1-2 are covered by the TelCom guy.
5-6 is covered by the MPLS Provider
3-4 -- Looks like I need to handle this.
I appreciate your response.
My (very) limited experience of QoS on Cisco
is that the features all look pretty cool in the
marketing blurb and in the manuals but that there
seems to be wide variation between platforms
on what exactly works and what does not.
The latter does not seem to be documented
very much.
e.g. The 3750 supports Modular QoS
commands - but ONLY for Input Policing
and Marking. Output QoS is by various
archaic mechinisms where you have to
configure queues individually and send
packets to queues yourself.
For a project such as you describe I would want to
see it all humming away in a lab before committing
to delivery.
I would be very wary of the Sup2/MSFC just 'cos it
has been around for a while.
It's not that scary as it looks at the first glance. Almost any modern Cisco
switch (I mean with decent software version) has a feature called "Auto
QoS", which in most cases does everything for you. In general, for the LAN
there is one consideration - don't let the switch to strip or modify QoS
information, which is set by the endpoints. Like if Video Conference Station
set certain DSCP and/or CoS parameters, switch should trust that marking. If
endpoint did not set these parameters, then it gets a little bit more
complicated, as switch should recognize traffic and set appropriate DSCP and
CoS values. Also, there should be a consistency between what set at the
endpoint, what expected on the router, and what trusted by MPLS cloud.
Good luck,
Mike
CCNP, CCDP, CCSP, CCVP, MCSE W2K, MCSE+I, Security+, etc.

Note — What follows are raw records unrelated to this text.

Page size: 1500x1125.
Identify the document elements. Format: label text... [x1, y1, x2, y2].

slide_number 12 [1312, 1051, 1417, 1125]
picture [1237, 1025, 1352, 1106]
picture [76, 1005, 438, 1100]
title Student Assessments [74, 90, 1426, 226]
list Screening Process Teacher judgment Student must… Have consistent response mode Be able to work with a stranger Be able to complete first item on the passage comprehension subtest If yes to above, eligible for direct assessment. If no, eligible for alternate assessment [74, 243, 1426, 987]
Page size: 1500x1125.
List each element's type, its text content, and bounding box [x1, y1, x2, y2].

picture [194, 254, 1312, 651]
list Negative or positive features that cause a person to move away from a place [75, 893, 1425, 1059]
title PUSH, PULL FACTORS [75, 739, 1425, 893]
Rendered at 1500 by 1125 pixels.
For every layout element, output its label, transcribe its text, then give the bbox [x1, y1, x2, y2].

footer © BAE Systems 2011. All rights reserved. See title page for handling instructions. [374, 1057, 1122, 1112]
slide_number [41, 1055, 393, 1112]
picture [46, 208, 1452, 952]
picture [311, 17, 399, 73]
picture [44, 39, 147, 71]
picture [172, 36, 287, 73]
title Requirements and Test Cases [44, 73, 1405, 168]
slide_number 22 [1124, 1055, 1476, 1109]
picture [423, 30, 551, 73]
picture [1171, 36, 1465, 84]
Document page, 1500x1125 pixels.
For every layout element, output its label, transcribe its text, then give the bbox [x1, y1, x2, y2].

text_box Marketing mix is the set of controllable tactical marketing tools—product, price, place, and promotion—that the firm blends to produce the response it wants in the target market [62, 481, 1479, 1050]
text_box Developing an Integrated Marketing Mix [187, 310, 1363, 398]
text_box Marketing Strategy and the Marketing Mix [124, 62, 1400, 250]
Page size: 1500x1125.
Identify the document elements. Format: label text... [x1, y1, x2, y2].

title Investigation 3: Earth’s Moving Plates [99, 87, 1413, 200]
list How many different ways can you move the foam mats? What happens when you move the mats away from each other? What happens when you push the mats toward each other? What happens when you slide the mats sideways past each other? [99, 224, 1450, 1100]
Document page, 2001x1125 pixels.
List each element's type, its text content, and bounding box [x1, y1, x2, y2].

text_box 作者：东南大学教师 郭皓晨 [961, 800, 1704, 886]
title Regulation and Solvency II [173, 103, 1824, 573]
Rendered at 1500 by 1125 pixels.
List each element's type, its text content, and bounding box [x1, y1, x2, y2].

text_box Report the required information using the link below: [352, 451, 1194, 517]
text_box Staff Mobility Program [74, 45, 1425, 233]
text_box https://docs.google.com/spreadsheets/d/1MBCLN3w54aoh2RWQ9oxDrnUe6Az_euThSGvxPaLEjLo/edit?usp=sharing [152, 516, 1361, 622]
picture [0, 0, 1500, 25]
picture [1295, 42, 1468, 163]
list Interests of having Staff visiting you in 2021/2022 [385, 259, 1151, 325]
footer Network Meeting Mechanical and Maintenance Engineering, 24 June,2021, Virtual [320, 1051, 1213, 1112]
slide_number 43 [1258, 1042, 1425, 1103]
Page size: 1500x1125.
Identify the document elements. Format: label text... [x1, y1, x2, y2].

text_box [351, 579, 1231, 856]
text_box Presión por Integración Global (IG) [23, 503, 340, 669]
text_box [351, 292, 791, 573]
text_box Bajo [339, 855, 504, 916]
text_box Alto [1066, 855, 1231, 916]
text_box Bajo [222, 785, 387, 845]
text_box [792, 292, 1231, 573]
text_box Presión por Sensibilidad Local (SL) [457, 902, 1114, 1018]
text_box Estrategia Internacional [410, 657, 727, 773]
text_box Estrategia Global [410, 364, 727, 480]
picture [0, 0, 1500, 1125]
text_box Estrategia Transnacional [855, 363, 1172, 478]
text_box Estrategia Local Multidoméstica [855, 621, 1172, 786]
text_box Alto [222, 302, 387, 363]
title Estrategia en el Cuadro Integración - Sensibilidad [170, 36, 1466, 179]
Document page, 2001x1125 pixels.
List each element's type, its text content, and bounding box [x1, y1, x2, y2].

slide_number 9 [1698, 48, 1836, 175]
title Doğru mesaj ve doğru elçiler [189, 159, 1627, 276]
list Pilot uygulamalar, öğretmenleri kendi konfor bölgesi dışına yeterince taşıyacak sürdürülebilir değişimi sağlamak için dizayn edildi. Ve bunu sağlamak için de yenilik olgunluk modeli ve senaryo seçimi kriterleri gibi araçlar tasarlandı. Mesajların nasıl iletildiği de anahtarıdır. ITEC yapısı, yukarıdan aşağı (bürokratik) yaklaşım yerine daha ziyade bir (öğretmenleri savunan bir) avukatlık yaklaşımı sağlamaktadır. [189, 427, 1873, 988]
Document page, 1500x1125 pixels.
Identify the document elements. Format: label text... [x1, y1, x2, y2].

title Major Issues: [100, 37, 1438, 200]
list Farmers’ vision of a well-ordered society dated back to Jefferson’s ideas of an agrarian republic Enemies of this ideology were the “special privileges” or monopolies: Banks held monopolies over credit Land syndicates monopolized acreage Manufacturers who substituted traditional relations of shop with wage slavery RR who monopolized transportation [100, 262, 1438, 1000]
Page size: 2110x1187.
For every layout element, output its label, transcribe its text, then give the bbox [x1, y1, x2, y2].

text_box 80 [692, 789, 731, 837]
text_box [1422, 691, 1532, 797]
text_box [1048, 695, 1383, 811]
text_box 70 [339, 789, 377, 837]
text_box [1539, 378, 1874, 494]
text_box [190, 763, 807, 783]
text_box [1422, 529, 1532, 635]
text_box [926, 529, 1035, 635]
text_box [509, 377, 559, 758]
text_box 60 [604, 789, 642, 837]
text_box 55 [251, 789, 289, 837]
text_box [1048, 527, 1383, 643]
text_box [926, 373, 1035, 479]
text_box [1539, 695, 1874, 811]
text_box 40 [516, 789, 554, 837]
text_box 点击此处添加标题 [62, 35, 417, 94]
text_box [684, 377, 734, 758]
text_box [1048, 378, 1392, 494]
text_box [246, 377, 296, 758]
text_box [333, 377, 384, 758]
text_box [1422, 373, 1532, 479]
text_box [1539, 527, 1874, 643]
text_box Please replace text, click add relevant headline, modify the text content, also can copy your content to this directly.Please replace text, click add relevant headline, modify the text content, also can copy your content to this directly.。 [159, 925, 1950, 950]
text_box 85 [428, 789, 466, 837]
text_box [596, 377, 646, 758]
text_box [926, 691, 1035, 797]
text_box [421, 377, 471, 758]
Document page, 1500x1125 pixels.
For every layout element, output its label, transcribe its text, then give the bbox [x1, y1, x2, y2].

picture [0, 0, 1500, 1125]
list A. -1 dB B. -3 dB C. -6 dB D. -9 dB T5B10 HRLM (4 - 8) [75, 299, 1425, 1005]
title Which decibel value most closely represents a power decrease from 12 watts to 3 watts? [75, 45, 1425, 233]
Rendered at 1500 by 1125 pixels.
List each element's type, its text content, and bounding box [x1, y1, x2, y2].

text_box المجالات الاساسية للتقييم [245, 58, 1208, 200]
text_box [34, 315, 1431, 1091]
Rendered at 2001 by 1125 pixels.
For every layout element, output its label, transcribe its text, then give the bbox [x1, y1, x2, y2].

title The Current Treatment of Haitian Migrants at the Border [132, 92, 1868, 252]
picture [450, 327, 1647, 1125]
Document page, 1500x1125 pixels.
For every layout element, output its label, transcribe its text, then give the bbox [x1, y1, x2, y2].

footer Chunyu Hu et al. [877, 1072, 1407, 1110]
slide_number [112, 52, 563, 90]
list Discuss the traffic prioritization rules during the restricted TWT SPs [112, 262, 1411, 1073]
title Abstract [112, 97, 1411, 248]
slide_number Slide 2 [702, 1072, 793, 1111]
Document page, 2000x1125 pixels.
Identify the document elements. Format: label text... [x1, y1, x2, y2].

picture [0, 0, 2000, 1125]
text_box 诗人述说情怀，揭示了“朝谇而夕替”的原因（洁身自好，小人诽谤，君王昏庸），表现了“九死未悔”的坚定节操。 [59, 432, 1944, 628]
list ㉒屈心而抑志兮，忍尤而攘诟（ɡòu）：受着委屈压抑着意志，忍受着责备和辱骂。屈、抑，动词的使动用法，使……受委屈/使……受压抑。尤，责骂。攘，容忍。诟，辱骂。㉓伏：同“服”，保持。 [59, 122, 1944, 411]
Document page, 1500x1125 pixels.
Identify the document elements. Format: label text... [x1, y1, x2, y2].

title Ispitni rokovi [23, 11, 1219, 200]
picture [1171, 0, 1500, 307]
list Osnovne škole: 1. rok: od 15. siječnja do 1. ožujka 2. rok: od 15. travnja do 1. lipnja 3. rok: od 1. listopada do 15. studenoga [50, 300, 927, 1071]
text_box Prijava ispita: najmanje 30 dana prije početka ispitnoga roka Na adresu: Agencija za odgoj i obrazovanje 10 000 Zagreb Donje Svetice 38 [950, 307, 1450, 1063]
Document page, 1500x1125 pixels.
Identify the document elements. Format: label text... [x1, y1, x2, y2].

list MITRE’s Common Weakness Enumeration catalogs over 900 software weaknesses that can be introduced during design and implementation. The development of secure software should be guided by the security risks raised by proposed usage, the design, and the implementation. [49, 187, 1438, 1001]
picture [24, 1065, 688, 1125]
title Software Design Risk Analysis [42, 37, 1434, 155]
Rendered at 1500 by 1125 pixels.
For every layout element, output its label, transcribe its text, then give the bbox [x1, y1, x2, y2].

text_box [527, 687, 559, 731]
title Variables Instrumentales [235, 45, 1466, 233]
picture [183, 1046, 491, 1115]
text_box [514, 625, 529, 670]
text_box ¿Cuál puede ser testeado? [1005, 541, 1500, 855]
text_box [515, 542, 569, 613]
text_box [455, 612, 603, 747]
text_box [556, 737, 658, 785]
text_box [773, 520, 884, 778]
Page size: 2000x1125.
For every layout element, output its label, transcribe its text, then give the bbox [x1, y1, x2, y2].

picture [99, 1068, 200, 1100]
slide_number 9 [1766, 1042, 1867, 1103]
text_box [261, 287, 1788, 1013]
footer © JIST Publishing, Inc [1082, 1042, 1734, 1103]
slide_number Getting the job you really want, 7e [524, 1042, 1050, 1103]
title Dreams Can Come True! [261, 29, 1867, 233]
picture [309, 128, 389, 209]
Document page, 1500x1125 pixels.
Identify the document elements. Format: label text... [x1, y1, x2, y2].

CCIE R&S (in progress), CCIE Voice (in progress)
With so many good points already raised, I'll just add this...When you
are looking at your WAN QoS settings, you will need to let the Telco
know how much bandwidth to reserve (during congestion) for each class
of traffic, which they typically do by looking at IPPrec bits, not the
entire DSCP byte.
Also consider how your markings will be handled. Verizon, for
example, will take your DSCP values of 32,34,36,38 and put them all
into the same queue, with no WRED on ingress. On egress, they will
use WRED, which takes into account your DSCP markings. I'm pretty
sure they don't they remark anything.